Throughout the years, I started to gain a new perspective on myself. As I became more educated about Filipino and American history, I learned to be comfortable in my skin. I made more friends from all different backgrounds, which made me more self-aware and cognizant of how others walk through life differently than I do. Now I can proudly say that I love my dark skin. My skin is beautiful in the same way stainedglass is beautiful: a wide array of colors. Another thing I do now is swim at all hours of the day for however long I want to, without worrying about how tan my skin will be when I get out. The knowledge I’ve acquired throughout the years I like to think of as the water that nourishes me. After I turned 18, I shared a lot of that water with my parents, family, and friends. As I educated myself on Filipino and American history, I would also take that home with me, and share it with my family. What I didn’t notice then was that I inadvertently made them see a different perspective, one they hadn’t considered before. Whenever they would make derogatory or racist remarks about black or brown skin, I would instantly point out the flaws in their statements. How harmful what they’re saying can be, and how detrimental it is to one’s identity. It wasn’t easy, but the more I stood firm in my own beliefs and educated myself along the way, the more I was able to reach out to my family and give them a new perspective that they haven’t considered before. I was able to help water their roots. 

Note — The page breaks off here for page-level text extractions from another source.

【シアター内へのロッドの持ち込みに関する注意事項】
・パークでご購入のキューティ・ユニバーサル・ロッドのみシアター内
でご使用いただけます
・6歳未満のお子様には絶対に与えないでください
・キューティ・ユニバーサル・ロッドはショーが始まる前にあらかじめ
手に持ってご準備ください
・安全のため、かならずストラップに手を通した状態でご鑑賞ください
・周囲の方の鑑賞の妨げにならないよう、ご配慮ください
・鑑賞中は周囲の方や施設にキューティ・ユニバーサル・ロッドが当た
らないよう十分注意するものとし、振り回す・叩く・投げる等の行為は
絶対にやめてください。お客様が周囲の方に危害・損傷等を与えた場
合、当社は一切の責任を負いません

I snap myself back to that moment in time when I’m about to convince them to let me go to the BLM protests. Before I could even ask, I overhear my brother, who is two years younger than me, defending my decision to go. I can hear myself in his arguments, and I was endearingly touched by this sentiment because not only was I able to get to my parents throughout the years, but I also got through to my brother. I ended up participating in the BLM protests happening in my city, knowing fully that I have my family's support in the matter. Knowing that my family is straying further from colorist/racial attitudes that uphold white supremacist ideologies, makes me feel hopeful that others can do it too. Like my mom’s garden, the more you water and nourish your plants, the likelihood that they will bloom is more probable than not. Although not all plants may grow under the same conditions, you’ll still be able to create a garden with the ones that do. 


References

Natividad, Beverly Romero. “Rendering whiteness visible in the Filipino culture through skin whitening cosmetic advertisements.

NPR. “American Indian Boarding Schools Haunt Many.

NPR. “Housing Segregation and Redlining in America: A Short History.

Judge Magazine. "The Filipinos First Bath.” Wikimedia Commons.

Youtube. “Skin Whitening Commercials.